### [EXERCISE INSTRUCTIONS]
Set down the line containing "Page size: 1275x1650." and every line that follows it in the listing below, exactly as written and with nothing added.

### [INPUT MATERIAL]

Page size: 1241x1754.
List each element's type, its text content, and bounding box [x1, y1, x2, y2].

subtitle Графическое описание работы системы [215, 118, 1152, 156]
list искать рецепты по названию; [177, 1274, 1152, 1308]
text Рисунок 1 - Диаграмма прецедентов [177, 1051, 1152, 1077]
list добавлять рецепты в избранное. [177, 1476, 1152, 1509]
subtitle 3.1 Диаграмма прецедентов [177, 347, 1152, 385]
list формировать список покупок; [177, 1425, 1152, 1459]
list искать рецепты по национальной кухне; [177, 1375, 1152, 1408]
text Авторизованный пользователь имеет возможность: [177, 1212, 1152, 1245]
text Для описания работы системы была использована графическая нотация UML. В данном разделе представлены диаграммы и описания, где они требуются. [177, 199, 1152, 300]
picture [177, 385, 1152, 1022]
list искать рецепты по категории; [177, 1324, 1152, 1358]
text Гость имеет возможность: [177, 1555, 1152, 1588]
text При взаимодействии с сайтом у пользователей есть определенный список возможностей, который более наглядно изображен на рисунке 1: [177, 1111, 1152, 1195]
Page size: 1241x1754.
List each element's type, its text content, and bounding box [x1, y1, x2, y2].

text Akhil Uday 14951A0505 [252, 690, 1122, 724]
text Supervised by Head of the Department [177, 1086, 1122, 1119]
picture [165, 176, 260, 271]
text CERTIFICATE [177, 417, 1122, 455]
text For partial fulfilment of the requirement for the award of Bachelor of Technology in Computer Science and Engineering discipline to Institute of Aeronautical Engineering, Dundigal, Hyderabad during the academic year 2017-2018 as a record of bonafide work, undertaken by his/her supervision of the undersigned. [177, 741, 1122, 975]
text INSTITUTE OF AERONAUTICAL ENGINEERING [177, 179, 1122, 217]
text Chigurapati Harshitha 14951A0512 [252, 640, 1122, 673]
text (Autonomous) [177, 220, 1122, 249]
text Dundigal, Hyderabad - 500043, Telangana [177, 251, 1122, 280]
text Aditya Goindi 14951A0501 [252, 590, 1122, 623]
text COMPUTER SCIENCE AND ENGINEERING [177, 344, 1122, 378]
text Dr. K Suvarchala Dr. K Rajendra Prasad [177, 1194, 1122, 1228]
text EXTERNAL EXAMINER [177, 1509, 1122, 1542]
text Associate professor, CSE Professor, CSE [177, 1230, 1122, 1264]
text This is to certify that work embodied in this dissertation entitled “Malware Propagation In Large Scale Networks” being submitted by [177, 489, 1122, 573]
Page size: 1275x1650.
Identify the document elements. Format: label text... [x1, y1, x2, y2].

### [FINAL ANSWER]
Page size: 1275x1650.
Identify the document elements. Format: label text... [x1, y1, x2, y2].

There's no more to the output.